[RECORD SET — start]

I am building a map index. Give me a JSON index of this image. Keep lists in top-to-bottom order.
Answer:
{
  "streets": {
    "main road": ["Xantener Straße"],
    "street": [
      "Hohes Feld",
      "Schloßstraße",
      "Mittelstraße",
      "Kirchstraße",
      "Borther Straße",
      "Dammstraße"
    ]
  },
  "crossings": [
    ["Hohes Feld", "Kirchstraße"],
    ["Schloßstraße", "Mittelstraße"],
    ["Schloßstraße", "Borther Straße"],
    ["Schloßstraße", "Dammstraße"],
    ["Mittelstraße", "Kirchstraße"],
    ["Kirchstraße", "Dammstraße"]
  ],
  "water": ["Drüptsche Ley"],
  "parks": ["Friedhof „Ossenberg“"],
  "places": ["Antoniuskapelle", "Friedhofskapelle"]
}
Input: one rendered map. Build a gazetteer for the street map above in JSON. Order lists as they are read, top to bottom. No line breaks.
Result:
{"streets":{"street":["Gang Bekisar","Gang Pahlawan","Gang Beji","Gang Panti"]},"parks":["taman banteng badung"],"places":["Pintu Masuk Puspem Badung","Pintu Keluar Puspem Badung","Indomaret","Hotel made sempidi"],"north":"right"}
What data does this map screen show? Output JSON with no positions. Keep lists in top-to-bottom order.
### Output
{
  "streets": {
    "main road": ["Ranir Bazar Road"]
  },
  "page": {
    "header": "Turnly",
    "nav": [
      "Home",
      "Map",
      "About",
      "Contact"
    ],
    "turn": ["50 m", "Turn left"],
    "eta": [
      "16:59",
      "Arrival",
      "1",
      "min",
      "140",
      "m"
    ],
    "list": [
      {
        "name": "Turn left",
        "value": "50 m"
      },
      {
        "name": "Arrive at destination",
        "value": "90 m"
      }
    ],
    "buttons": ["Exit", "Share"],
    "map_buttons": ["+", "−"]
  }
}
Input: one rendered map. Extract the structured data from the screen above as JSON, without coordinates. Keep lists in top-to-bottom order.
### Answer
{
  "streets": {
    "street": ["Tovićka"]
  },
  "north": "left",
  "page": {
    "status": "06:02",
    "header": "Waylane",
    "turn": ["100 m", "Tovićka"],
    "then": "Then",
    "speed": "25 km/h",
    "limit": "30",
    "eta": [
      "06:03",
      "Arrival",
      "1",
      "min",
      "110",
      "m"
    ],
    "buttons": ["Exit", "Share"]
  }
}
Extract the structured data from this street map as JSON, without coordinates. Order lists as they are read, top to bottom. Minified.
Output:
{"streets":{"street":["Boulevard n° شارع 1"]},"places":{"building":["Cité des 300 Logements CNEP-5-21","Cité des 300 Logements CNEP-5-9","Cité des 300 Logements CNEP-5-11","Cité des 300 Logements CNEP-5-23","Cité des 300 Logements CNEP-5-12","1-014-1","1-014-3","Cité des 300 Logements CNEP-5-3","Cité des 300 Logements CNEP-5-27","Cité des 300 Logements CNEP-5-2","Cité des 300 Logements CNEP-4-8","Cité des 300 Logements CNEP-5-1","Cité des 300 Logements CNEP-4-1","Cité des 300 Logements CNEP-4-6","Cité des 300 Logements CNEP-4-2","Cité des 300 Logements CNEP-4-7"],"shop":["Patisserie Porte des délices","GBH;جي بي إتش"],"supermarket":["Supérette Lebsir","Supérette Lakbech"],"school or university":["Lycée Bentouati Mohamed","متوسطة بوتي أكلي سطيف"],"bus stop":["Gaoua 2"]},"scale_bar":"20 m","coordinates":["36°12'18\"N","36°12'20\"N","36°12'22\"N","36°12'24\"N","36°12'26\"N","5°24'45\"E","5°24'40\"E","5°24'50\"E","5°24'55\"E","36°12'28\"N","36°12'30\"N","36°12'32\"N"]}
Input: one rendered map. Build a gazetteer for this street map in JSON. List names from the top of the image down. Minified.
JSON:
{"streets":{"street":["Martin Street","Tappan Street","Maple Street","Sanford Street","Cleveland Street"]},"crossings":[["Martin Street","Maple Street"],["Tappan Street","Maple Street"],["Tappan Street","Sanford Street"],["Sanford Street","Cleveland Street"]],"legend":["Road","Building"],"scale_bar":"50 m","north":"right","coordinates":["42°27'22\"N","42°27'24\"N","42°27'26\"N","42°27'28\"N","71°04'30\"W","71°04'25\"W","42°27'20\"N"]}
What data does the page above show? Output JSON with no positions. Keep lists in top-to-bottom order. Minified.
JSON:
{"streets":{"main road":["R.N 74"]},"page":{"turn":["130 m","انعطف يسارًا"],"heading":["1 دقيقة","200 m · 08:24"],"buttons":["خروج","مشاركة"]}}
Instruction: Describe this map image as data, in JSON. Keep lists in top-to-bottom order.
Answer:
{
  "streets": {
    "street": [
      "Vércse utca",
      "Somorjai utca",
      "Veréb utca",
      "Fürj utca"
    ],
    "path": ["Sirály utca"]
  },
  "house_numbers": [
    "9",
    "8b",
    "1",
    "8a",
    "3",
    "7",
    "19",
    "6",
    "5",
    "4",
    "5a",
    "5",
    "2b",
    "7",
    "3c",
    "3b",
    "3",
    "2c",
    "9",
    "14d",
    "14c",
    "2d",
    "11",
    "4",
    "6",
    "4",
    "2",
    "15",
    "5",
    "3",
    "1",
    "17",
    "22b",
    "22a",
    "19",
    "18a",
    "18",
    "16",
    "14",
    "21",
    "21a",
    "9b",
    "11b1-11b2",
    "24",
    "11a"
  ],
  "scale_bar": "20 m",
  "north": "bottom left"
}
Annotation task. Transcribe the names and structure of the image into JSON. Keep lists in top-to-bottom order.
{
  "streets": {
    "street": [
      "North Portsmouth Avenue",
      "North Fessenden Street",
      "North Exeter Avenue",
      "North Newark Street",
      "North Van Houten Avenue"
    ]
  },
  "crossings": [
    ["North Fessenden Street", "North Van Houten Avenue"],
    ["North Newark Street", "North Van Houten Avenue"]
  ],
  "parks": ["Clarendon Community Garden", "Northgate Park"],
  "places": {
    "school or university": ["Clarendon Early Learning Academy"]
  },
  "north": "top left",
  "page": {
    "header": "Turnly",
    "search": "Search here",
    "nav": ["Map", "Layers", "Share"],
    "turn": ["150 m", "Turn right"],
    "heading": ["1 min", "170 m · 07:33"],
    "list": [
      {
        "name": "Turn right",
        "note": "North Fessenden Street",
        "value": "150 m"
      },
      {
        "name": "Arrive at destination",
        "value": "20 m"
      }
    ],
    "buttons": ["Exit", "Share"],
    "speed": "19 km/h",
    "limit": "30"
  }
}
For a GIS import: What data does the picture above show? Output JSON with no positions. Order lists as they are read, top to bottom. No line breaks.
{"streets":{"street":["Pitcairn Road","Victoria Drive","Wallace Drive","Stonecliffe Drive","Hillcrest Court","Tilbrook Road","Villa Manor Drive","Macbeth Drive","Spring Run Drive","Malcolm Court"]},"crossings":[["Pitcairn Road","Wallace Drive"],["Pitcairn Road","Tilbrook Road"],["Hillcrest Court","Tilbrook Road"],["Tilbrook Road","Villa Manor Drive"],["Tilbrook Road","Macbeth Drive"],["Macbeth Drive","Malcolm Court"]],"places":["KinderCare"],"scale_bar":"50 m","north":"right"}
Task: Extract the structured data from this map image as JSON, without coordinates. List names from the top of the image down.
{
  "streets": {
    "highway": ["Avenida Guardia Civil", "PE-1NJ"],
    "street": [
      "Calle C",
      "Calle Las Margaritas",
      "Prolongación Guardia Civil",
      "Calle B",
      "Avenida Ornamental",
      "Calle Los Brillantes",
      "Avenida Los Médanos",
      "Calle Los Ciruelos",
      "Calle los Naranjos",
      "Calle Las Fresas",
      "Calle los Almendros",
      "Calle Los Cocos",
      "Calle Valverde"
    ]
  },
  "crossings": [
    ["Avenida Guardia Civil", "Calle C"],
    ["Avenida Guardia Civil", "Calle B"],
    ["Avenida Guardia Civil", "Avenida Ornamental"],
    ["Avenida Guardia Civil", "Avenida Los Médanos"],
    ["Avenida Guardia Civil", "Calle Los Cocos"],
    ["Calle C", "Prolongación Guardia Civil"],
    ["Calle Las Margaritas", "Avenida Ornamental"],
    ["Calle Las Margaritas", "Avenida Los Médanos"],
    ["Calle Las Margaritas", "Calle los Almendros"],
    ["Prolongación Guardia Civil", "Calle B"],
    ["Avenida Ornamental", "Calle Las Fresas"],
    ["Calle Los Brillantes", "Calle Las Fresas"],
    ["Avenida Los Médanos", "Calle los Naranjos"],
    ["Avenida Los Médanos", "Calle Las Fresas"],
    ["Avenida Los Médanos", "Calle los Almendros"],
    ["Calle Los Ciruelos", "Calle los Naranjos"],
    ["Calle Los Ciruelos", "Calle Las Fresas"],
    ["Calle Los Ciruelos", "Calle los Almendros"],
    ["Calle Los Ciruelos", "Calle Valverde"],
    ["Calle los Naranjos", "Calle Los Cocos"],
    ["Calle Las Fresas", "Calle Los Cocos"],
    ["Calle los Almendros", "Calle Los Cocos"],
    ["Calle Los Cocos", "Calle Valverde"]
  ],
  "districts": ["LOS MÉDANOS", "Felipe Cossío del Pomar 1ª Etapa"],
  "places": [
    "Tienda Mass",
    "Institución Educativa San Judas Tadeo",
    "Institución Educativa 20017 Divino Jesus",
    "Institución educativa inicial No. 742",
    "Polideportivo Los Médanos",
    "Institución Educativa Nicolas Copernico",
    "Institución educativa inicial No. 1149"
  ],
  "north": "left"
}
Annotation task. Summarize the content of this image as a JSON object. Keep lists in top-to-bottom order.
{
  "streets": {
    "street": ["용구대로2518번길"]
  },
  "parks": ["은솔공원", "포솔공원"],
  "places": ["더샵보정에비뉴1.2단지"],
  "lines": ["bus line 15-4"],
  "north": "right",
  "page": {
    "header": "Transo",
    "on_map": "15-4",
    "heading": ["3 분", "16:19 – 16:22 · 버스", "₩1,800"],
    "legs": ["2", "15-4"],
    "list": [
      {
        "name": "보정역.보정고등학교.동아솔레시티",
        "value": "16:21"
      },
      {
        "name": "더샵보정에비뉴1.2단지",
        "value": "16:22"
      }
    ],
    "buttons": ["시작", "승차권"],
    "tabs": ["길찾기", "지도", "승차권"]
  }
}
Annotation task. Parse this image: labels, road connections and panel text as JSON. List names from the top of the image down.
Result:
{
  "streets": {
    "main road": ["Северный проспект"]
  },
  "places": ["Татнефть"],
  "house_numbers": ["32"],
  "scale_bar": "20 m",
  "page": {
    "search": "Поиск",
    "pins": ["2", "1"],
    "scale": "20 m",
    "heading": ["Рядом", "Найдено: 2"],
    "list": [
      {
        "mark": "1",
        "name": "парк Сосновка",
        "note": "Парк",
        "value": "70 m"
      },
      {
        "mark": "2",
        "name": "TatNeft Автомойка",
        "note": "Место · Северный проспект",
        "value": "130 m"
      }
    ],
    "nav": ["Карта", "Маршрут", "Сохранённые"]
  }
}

[RECORD SET — finish]

TASK DETAILS:
Going through the listing above, please work out how many lines contain the word "screen", and give the number alone.

EXERCISE ANSWER:
2